Nexuscale.ai
The All-In-One Outbound OS: From Beta Audit to Organic Growth Engine
NexusScale is a complete prospecting tool that combines lead search and email sending. Our mission was threefold: defining article topics to rank on Google, tracking down critical logic bugs, and proposing missing features to align with the market.
Content writing
Production & SEO
We didn't just plan; we executed. We wrote dozens of expert articles to fill the auto-generated sitemap. This manual production was the only way to ensure high rankings on specific keywords.
Functional audit
System Integrity
We tested the tool in real-world conditions. Our mission was to find logical inconsistencies and critical bugs in contact management to allow developers to deliver a finished and stable product.
Interface finishes
Visual quality
We combed through the interface. We flagged display errors, translation bugs, and usability issues to ensure the tool looked professional from the very first login.
User analysis
Behavioral research
No more guessing: we installed tools to record user sessions. This allows the team to see exactly where people click, where they hesitate, and where they drop off during sign-up.
Feature proposals
Feature Optimization
We don't just fix what exists. We identify features that are missing compared to competitors (like optional tracking) to ensure the product meets market expectations.
Competitive analysis
Market Positioning
We analyzed market leaders like Apollo and Clay to find their weaknesses. This served as the basis for creating honest comparison pages, designed to convince dissatisfied users to switch tools.
How we work differently
We didn't just audit software, we made the business viable. from writing the content to fixing critical bugs, here is how we prepared the ground.

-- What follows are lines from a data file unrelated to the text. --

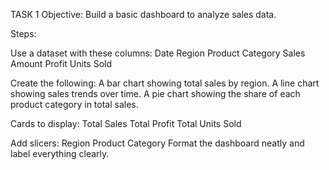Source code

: TASK 1
Objective: Build a basic dashboard to analyze sales data.

Steps:

Use a dataset with these columns:
Date
Region
Product Category
Sales Amount
Profit
Units Sold



Create the following:
A bar chart showing total sales by region.
A line chart showing sales trends over time.
A pie chart showing the share of each product category in total sales.


Cards to display:
Total Sales
Total Profit
Total Units Sold


Add slicers:
Region
Product Category
Format the dashboard neatly and label everything clearly.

Defining the editorial strategy in a market saturated by generic content
Building authority with specific, problem-solving content. We refused the standard approach of churning out generic, AI-generated fluff. Since the technical SEO structure was automated, our value lay in defining what to write. We built a content plan rooted in the actual pain points of the modern B2B tech stack. We focused on a library of "Problem Awareness," tackling complex subjects like "Email Warmup Myths," "The Dark Funnel," and the nuances of "Buying Signals." When we did address competitors like Apollo or Clay, we created factual comparison pages. This approach ensures that the auto-generated pages are filled with high-value content that Google actually wants to index.
Catching the safety limit failure
blocking logic errors before they hit the first clients. A working code is not enough; the logic must be foolproof. During our audit of the Beta version, we identified critical flaws that would have been disastrous. For example, the "Safety Limit" feature, designed to restrict the number of contacts per company, was broken. This meant a user could inadvertently spam an entire organization despite their settings. We also flagged severe bugs in the emailing module where French and English text mixed up in the drafts. By reporting these issues early, we ensured the final product was not only functional but safe and professional.
Solving the tracking data dilemma
Re-introducing tracking without killing deliverability. During our audit, we identified several friction points, such as "Open Tracking" being completely disabled. While this protected reputation, it frustrated users who needed data visibility. We proposed a strategic compromise: implementing "Open Tracking" as an optional Beta feature. Similarly, to secure inbox placement, we suggested a Hybrid Drafting Model. We advised against fully AI-generated emails to avoid hallucinations. Instead, we recommended using AI strictly for the personalized hook, while keeping the core sales pitch static. These examples show how we aimed to combine user control with maximum deliverability.
How watching real users struggle transformed the development roadmap
Replacing internal debates with visual evidence. The biggest trap for SaaS founders is believing their interface is intuitive simply because they built it. We put an end to the guessing game by installing Hotjar-style session recordings. This allowed the team to stop guessing and start watching. By viewing the actual user journeys, we saw users getting lost in the "Search Criteria" setup flow, hesitating, and abandoning the process. This visual evidence allowed the team to fix the specific friction points that were blocking user adoption, rather than building new features blindly.